X: A level at which a large crack occurs and the specimen is broken.

Example 1
After 100 parts by mass of the ethylene-vinyl acetate copolymer (EVA), magnesium hydroxide and an antioxidant were uniformly blended with a Henschel mixer at the blending ratio shown in Table 1, the small size was obtained according to the method for preparing the sample. 160 ° C x nitrogen atmosphere x 10 minutes using a pressure kneader, melt-kneaded for 10 minutes, pelletize, and then press sheet (160 ° C x preheating 5 minutes x pressure 5 minutes x cooling 5 minutes) did. Table 1 shows various physical properties of the obtained heat-dissipating resin composition.

(Example 2-7, comparative example)
In Example 1, the heat dissipation resin composition was obtained like Example 1 except having mix | blended the compounding ratio shown in Table 1 with the compounding ratio shown to each Example 2-7 of Table 1, and a comparative example. . Table 1 shows various physical properties of the obtained heat-dissipating resin composition.

Claims (6)

For 100 parts by weight of the ethylene copolymer resin (A), it belongs to 2 to 5 periods of the periodic table, and belongs to any of 2A group, 4A group, 7A group, 8 group, 2B group, 3B group.
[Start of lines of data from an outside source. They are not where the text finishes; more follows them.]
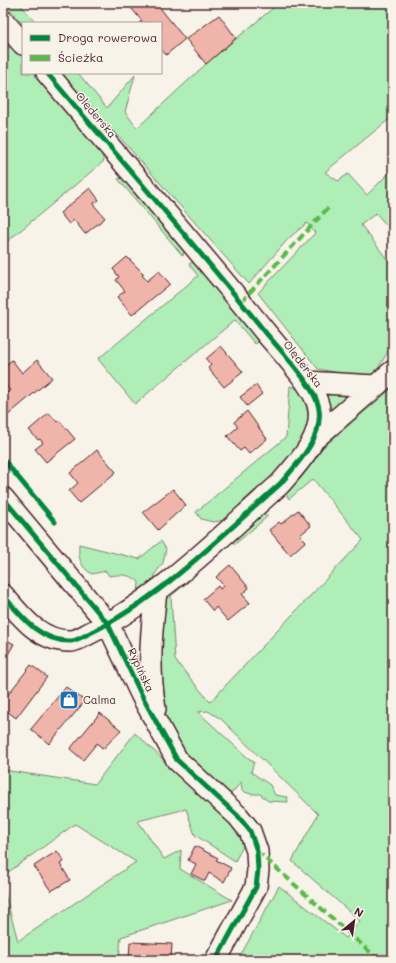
<svg xmlns="http://www.w3.org/2000/svg" width="396" height="963" font-family="Mali,sans-serif">
  <rect width="100%" height="100%" fill="#f7f3e8"/>
  <filter id="ink" filterUnits="userSpaceOnUse"><feTurbulence type="fractalNoise" baseFrequency=".025" numOctaves="2"/><feDisplacementMap in="SourceGraphic" scale="8" xChannelSelector="R" yChannelSelector="G"/><feConvolveMatrix kernelMatrix="1 2 1 2 8 2 1 2 1" color-interpolation-filters="sRGB"/></filter>
  <g filter="url(#ink)">
    <path fill="#afeeb6" stroke="#7c8670" d="M5,3H19L36,23H23V25Z
      M279,3H393V116L325,172L338,181L348,174L367,195L393,169V233L376,213L361,225L393,267V343L372,379L318,369L258,293L315,233L307,223L289,238L249,284L115,132H110L62,73H78L107,108L135,75L125,112L137,128L206,64Z
      M3,41L9,48L14,45L23,55V73H40L100,150L104,161L3,245Z
      M128,177L185,246L183,256L118,179Z
      M197,260L261,340L255,344L235,320L135,404L98,359L198,276L189,264Z
      M290,386L301,390C305,404 311,416 308,431C303,457 246,501 226,520L213,522L201,519L196,512L286,437Z
      M393,387V960H238L279,886L346,938L360,921L292,861L318,814L221,719L208,711L198,712L247,757L254,762L251,772L270,785L275,795L287,797L288,802L268,801L260,794H251L242,791L241,782L232,793L221,792L175,744L161,707V605L168,596L191,575L193,578L171,596L175,660L210,702L363,540L313,479L289,499L285,493L301,477L306,462Z
      M318,389L357,392L324,422Z
      M261,515L268,516L234,545V539Z
      M161,541L166,549L163,563L155,574L154,582L138,596L139,582C130,574 121,574 109,576L106,571L92,574C80,567 78,557 79,544L139,559Z
      M135,733L247,839L235,861L195,835L186,809L138,821L164,859L181,850L180,869L232,900L121,937L119,960H3V887L18,941L136,862L75,824L3,876V770L95,784Z"/>
    <path fill="#f0b5aa" stroke="#4a1f2b" d="M127,3H156L185,39L166,55L161,49V23H139L142,21Z
      M219,15L236,38L206,64L186,39Z
      M90,188L99,200L93,204L105,218L85,234L74,220L69,224L60,213Z
      M127,257L144,274L142,275L147,281L159,271L170,284L132,315L117,297L125,291L116,280L119,277L113,269Z
      M221,346L243,372L224,387L208,368L211,365L206,359Z
      M12,360L22,373L37,360L52,378L7,416L3,411V396L10,390L4,384L3,385V367Z
      M256,385L262,394L247,406L240,397Z
      M247,411L267,439L249,454L244,448L240,451L227,436L238,427L234,422Z
      M49,413L57,422L59,420L75,439L46,462L35,449L43,443L40,439L38,440L29,430Z
      M97,450L116,472L79,503L69,491L78,483L70,473Z
      M173,489L186,505L158,530L143,512Z
      M298,510L311,526L300,535L306,541L290,555L269,530L279,522L281,524Z
      M230,565L249,588L242,594L250,603L228,621L216,607L213,611L203,599L218,586L220,589L224,586L216,577Z
      M3,638L14,644L3,663Z
      M31,665L47,677L16,718L3,708V701Z
      M66,687L85,701L49,744L31,729Z
      M100,713L121,730L103,749L97,743L83,760L70,749Z
      M195,846L218,858L216,860L231,868L224,882L209,873L205,881L191,874L196,864L188,860Z
      M57,851L64,861L60,864L70,880L51,891L34,866Z
      M130,942L172,944L171,960H129Z"/>
    <g fill="none" stroke-linecap="round" stroke-linejoin="round">
      <defs>
        <path id="minor" d="M3,21L23,44
          M306,382L375,386
          M313,440L393,371
          M3,498L108,624L141,694L177,760L238,816L250,831L257,851L258,870L256,887L216,960
          M3,595C21,616 40,642 71,641C76,641 84,636 90,633C161,598 221,536 280,484C298,463 323,438 319,409C316,387 280,350 266,333C195,245 120,159 47,73
          M155,709C148,667 151,633 156,592"/>
      </defs>
      <use href="#minor" stroke="#4a1f2b" stroke-width="24"/>
      <use href="#minor" stroke="#f7f3e8" stroke-width="21"/>
      <path stroke="#58b947" stroke-width="4" stroke-dasharray="8 4" stroke-linecap="butt" d="M241,302L328,208
        M257,851L379,960"/>
      <defs>
        <path id="cycleway" d="M3,459L55,522
          M3,498L108,624L141,694L177,760L238,816L250,831L257,851L258,870L256,887L216,960
          M3,595C21,616 40,642 71,641C76,641 84,636 90,633C161,598 221,536 280,484C298,463 323,438 319,409C316,387 280,350 266,333C195,245 120,159 47,73"/>
      </defs>
      <use href="#cycleway" stroke="#f7f3e8" stroke-width="8"/>
      <use href="#cycleway" stroke="#00873e" stroke-width="5"/>
    </g>
  </g>
  <defs>
    <symbol id="shop-square" viewBox="-11 -11 22 22"><rect x="-9" y="-9" width="18" height="18" rx="4" fill="#1f6fb2" stroke="#f7f3e8"/><path d="M-5-2.5h2.3a2.7 3.5 0 0 1 5.4 0H5L5.5 6h-11ZM-1.5-2.5h3a1.5 2.3 0 0 0-3 0Z" fill="#fff"/></symbol>
  </defs>
  <g fill-rule="evenodd">
    <use href="#shop-square" x="58" y="689" width="22" height="22"/>
  </g>
  <g text-anchor="middle" stroke-width="3" stroke-linejoin="round" paint-order="stroke">
    <g font-size="11" fill="#4a1f2b" stroke="#f7f3e8">
      <text transform="translate(96 115) rotate(50)" y="4">Olęderska</text>
      <text transform="translate(303 364) rotate(52)" y="4">Olęderska</text>
      <text transform="translate(141 670) rotate(65)" y="4">Rypińska</text>
    </g>
    <g font-size="11" fill="#4a1f2b" stroke="#f7f3e8" text-anchor="start">
      <text x="83" y="704">Calma</text>
    </g>
  </g>
  <rect width="396" height="963" fill="none" stroke="#f7f3e8" stroke-width="16"/>
  <rect x="8" y="8" width="380" height="947" fill="none" stroke="#4a1f2b" stroke-width="1.5" filter="url(#ink)"/>
  <rect x="22" y="22" width="140" height="52" fill="#f7f3e8" stroke="#b29e9c"/>
  <rect x="30" y="35" width="20" height="6" fill="#00873e" stroke="#b29e9c"/>
  <text x="58" y="42" font-size="12" fill="#4a1f2b">Droga rowerowa</text>
  <rect x="30" y="55" width="20" height="6" fill="#58b947" stroke="#b29e9c"/>
  <text x="58" y="62" font-size="12" fill="#4a1f2b">Ścieżka</text>
  <g transform="translate(354 921) rotate(29)" stroke="#f7f3e8" stroke-width="3" paint-order="stroke">
  <path d="M0-3L7 15L0 10L-7 15Z" fill="#4a1f2b"/>
  <text y="-6" font-size="11" font-weight="bold" text-anchor="middle" fill="#4a1f2b">N</text>
  </g>
</svg>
A resin composition containing 150 to 1,500 parts by weight of a heat conductive filler (B) made of a compound having at least one selected from elements, wherein the ethylene copolymer resin (A) is (A-1 -d) ethylene - (meth) ionomer over acrylic acid copolymer resin, heat dissipation resin characterized in that its thermal conductivity is at least 0.5W / K · M (ISO / CD22007-2 method) Composition.   The thermally conductive filler (B) is one or more fillers selected from (B-1) metal nitride compounds, (B-2) metal oxides, and (B-3) metal hydroxides. The heat-dissipating resin composition according to claim 1, wherein   The heat conductive resin composition according to claim 1 or 2, wherein the heat conductive filler (B) has an average particle diameter of 5 µm or less.   The heat dissipation resin composition according to any one of claims 1 to 3, wherein the heat dissipation resin composition has a thermal conductivity of at least 1.5 W / K / M (ISO / CD22007-2 method).   The heat-dissipating resin composition according to any one of claims 1 to 4, wherein the heat-dissipating resin composition can be adhered or thermally bonded to the metal plate.   A heat-dissipating sheet or molded product using the heat-dissipating resin composition according to claim 1.